Oblivion, obliterate…

What great words! Both go back to the Latin ob-litera – literally, to cover over a letter (with ink, presumably – as we might do today when blacking out a sentence with a marker). Both words are also associated with the idea of being forgotten. To obliterate is to erase from memory.

I myself associate the words first and foremost with – not surprisingly -- drugs and drinking. To get obliterated, to me, means to get so intoxicated by whatever substance one is taking that one is no longer there. Take the right drug and boom! You’re history.



Why on earth would someone WANT such an experience? After all, to be blacked out, erased, forgotten, is terrifying. Psychologists tell us that most – or all – of the things people do in life are aimed, consciously or unconsciously, at preserving our sense of who we are, at keeping ourselves from being erased from the world. If being erased is the one thing we all – secretly or openly – most fear, why do addicts like me have such a deep longing for precisely that experience?

I suspect it’s because what we really crave is PARTIAL obliteration. The part of me that I want wiped out is the part that is plagued by anxiety and consumed with desire; the part that is never satisfied with what it has or with where it is in life; the part that always feels empty and imperiled.

I want to wipe this part of myself off the stage because deep down, I’m well aware of the fact that this part isn’t the real me. And that it’s only when this part is gone – or at least momentarily bound and gagged – that the real me, my better self, can come into the picture.

Poets, of course, have been writing about this experience for centuries. My favorite lines on the subject were written by the twentieth-century Spanish poet Juan Ramon Jiminez (translated, here, by Robert Bly).

I am not I.
I am this one
Walking beside me whom I do not see,
Whom at times I manage to visit,
And whom at other times I forget;
The one who remains silent when I talk,
The one who forgives, sweet, when I hate,
The one who takes a walk where I am not,
The one who will remain standing when I die.

I used to have a junkie friend who told me that when he shot up a speedball – a mix, that is, of coke and heroin – the feeling he got was like that of being run over by a train. POW! And he was gone. Or rather, gone and not gone. The anxieties, the desires, the endless noise of the smaller self were gone, because that self had been temporarily run over.
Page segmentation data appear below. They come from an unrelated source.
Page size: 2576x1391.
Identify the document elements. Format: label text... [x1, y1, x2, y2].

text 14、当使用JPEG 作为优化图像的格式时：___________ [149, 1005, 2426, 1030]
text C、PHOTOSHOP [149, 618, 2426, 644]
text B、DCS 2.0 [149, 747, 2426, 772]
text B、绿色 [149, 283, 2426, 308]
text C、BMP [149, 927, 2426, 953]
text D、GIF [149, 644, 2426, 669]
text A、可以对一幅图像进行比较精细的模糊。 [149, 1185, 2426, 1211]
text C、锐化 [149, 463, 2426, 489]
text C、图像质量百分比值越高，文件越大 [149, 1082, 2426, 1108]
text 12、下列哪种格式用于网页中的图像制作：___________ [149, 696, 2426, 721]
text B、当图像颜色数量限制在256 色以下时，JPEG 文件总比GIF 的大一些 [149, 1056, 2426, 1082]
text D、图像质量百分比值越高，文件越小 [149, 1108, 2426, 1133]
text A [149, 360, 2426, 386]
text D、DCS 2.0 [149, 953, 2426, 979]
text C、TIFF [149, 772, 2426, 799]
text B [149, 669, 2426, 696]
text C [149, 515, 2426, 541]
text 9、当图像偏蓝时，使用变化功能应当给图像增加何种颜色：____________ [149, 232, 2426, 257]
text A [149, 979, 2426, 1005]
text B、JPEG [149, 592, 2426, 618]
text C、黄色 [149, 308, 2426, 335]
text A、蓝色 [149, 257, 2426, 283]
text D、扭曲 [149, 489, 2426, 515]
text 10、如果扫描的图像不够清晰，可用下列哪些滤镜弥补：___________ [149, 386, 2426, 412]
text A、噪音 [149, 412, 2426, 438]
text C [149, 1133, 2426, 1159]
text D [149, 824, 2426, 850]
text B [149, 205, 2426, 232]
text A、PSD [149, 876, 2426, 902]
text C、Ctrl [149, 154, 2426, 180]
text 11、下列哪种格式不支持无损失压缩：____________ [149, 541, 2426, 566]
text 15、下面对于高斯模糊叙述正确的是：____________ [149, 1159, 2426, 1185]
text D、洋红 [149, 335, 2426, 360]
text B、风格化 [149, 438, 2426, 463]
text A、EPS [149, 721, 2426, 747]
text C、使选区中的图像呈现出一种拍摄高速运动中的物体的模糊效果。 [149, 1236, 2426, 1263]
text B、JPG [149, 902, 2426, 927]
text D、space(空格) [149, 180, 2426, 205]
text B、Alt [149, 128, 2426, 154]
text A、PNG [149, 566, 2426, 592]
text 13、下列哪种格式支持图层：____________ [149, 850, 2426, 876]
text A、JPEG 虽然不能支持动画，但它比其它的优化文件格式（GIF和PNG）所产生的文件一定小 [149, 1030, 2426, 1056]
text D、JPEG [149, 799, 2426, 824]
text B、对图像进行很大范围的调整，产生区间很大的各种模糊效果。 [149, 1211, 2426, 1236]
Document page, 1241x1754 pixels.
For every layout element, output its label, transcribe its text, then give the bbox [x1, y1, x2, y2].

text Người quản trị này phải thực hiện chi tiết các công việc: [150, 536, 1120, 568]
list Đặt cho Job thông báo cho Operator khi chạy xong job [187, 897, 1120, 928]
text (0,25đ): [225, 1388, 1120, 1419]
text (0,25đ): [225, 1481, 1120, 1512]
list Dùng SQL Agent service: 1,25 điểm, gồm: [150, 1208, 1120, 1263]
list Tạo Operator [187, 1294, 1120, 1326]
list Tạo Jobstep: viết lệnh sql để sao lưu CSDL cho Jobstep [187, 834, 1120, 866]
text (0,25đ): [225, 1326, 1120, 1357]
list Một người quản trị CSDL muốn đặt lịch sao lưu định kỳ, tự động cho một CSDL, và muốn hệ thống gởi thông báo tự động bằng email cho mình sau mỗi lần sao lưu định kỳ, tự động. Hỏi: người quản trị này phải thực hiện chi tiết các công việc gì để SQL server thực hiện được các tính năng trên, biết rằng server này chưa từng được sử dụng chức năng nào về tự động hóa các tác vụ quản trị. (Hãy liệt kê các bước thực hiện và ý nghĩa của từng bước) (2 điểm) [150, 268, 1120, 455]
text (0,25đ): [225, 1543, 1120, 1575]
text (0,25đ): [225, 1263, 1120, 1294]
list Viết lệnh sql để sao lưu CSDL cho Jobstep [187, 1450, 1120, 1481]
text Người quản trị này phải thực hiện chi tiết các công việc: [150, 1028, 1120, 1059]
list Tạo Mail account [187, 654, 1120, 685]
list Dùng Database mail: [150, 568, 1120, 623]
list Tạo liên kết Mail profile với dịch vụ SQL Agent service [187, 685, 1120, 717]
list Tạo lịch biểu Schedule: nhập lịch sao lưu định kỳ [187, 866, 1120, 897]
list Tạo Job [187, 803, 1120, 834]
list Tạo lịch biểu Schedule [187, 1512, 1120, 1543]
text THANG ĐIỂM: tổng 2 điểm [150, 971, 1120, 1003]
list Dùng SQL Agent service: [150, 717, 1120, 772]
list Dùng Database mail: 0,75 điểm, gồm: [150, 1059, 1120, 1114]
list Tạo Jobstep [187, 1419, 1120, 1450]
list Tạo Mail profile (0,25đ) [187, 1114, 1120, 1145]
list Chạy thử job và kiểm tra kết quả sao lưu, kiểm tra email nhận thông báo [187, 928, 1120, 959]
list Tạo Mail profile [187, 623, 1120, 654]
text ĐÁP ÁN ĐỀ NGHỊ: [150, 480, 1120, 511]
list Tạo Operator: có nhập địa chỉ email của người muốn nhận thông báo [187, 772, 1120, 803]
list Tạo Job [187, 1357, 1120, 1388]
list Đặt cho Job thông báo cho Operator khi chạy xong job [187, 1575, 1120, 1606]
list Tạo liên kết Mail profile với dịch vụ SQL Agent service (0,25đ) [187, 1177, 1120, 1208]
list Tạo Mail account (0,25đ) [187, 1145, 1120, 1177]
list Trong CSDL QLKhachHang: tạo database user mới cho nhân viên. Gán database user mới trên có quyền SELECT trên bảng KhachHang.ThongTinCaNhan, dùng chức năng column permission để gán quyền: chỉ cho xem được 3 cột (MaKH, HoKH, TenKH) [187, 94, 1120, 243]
Of course, this kind of experience, ecstatically pleasurable as it is in the short term, is a disaster in the long run. Blasting the smaller self off the stage with the aid of drugs and drink is like dynamiting for fish. It works great the first couple of times. But before too long, there aren’t any fish left in the water. Everything’s dead.

Not that you can kill off the larger self. That – at least if you listen to the poets and mystics – is impossible. But you CAN fall so out of contact with it that you might as well not have one at all.

That, if you ask me, is the feeling of late-stage addiction. When I walk past a drunk or a junkie in the street these days (not an infrequent occurrence in New York City), I often feel like I can actually SEE this condition – this absence of spirit. The person has been spiritually dynamiting himself for so long that he or she really has become a body and nothing more. To quote another poet – Dante this time – these people have “died as men before their bodies died.”

All of this has a lot to do, I suspect, with why so many spiritual teachers down through the ages are so fond not only of fishing analogies, but gardening ones as well. Spiritual growth is about cultivating the good plants – our true and authentic qualities -- and weeding out the bad – our shallow, inauthentic ones. But separating the two – as any gardener knows – isn’t easy. To do it right, you have to get down on the ground and get your hands dirty, working row by row, plant by plant.

Total obliteration just isn't an option.